Chez les nécrophorinés, les premiers individus de chaque sexe qui arrivent près d’une carcasse se dépêchent d’éliminer la concurrence et de s’accoupler! Insectes nocturnes, ils se glissent sous l’animal (oiseau, souris, taupe, etc.) qu’ils enterrent rapidement. Ils ont conçu cette stratégie pour soustraire le cadavre aux autres décomposeurs et offrir à leurs larves un milieu propice à leur développement. Les adultes prennent d’ailleurs grand soin de leur progéniture, ce qui est exceptionnel chez les insectes.
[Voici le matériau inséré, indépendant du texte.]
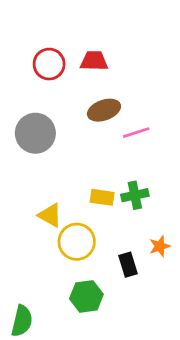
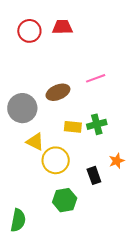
brown ellipse: (104, 110) -> (58, 92), moved
gray circle: (35, 133) -> (22, 108), moved

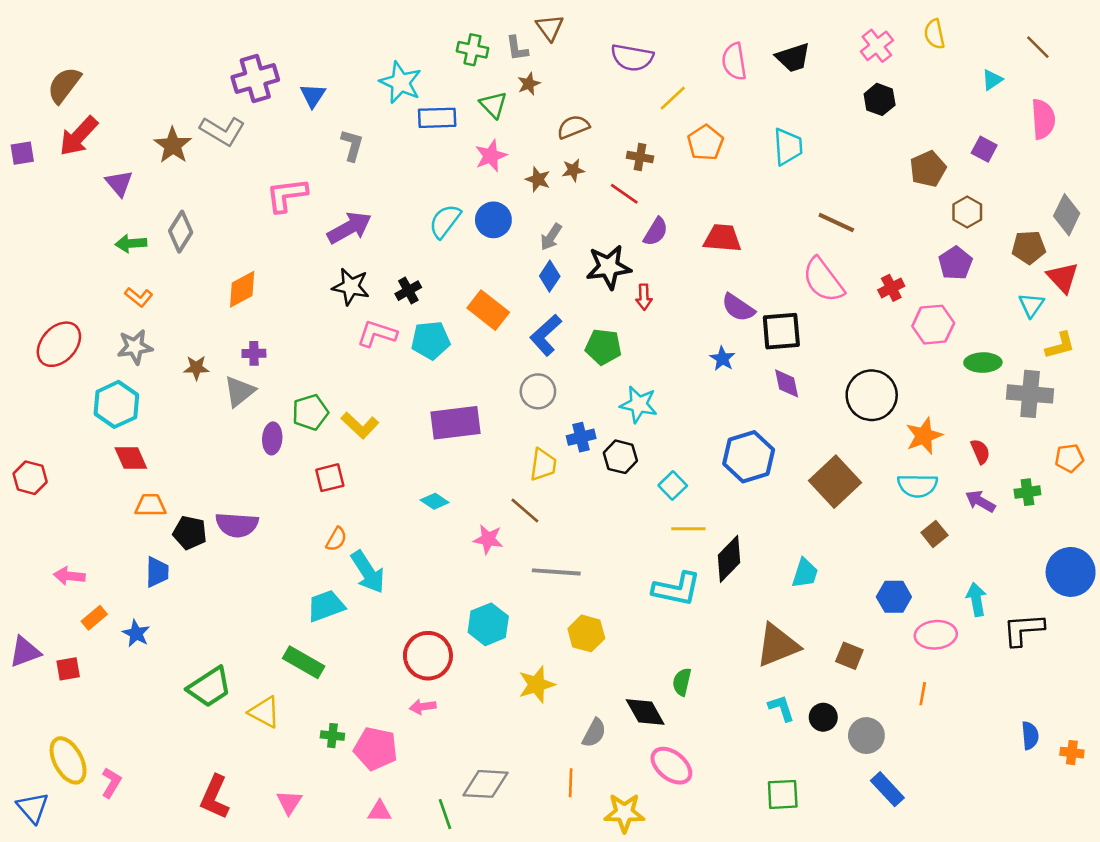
Normalement, ce sont les insectes dits sociaux, comme les abeilles, les guêpes et les fourmis, qui s’occupent de leurs petits.

Les silphidés jouent plusieurs rôles essentiels!

Insectes nécrophages qui s’alimentent sur un cadavre.

Insectes nécrophages qui s’alimentent sur un cadavre. © Jim McClarin.

Les silphidés sont des coléoptères indispensables dans les écosystèmes forestiers et agricoles. En se nourrissant de cadavres, ils interviennent dans les cycles du carbone et de l’azote. Sur la planète, il existe plusieurs éléments chimiques différents : l’oxygène, le carbone, l’azote, le fer, le mercure, etc. Les êtres vivants utilisent une quarantaine d’éléments chimiques pour se maintenir en vie. Ces éléments sont en quelque sorte des matériaux. Ils sont en quantité limitée sur la Terre et le travail de décomposition réalisé par les silphidés permet de les recycler et de les remettre en circulation pour être utilisés à nouveau. Ce sont les cycles biogéochimiques qui comprennent, en plus du cycle du carbone et de l’azote, celui de l’eau avec lequel tu es sans doute plus familier.

Et ce n’est pas tout. Les silphidés peuvent être des alliés précieux pour les policiers qui cherchent à obtenir des indices sur les circonstances de la mort d’un individu. Ils font partie des « escouades d’entomologie criminelle »! Selon le climat, cinq à sept escouades d’insectes se succèdent dans le temps. Ils agissent selon une chronologie bien définie. Chaque type d’insecte apparaît à un moment bien précis. Cela permet de déterminer depuis quand le cadavre se trouve là où il a été découvert.

Déjà au XIIIe siècle, les insectes jouaient des tours aux meurtriers. Un paysan chinois qui avait commis un meurtre fut démasqué par des mouches. Un homme avait été retrouvé mort poignardé dans une rizière. L’enquêteur se rendit sur les lieux et demanda aux ouvriers de déposer leurs faucilles devant lui. Les mouches se dirigèrent vers une faucille en particulier. Même s’il avait nettoyé le sang sur sa lame, le coupable ne réussit pas à tromper les mouches. Il fut arrêté.

De plus, les insectes sont de véritables éponges! Ils absorbent tout ce que la victime a absorbé. Les policiers peuvent détecter les traces de drogue dans le corps des victimes. Dans les années 1970, le squelette d’une femme fut découvert. Le dernier jour où elle avait été vue, le pharmacien lui avait vendu un somnifère. Ce même somnifère fut retrouvé dans les larves des mouches qui entouraient son squelette. L’enquête conclut au suicide.

Il paraît que…

  • Liquide sécrété par le nécrophore pustuleux.

    Liquide sécrété par le nécrophore pustuleux (Nicrophorus pustulatus). © Joyce Gross.

    En anglais, on les nomme « carrion beetles », ce qui pourrait être traduit par « coléoptères charognards ».
  • Une heure après sa mort, un cadavre situé jusqu’à trois kilomètres de distance sera détecté par les antennes du nécrophore. Le sens de l’odorat se trouve sur les antennes.
  • Les nécrophores sécrètent un liquide qui, selon certains, serait un moyen de défense vaporisé dans l’air. Pour d’autres, il servirait à ralentir la décomposition des carcasses.
  • Les larves de la mouche Protophormia terraenovae nourrissent de tissus putréfiés. Les médecins les utilisent parfois pour nettoyer les plaies, car elles ne détruisent pas les tissus sains.
  • Le nécrophore d’Amérique (Nicrophorus americanus)autrefois présent dans plus de 35 États américains, ne se retrouve plus que dans six États aujourd’hui. Cet insecte figure dans la liste officielle des espèces de coléoptères du Québec, mais l’avez-vous vu dernièrement?
Nécrophore d’Amérique.

Nécrophore d’Amérique. © Aaron Goodwin.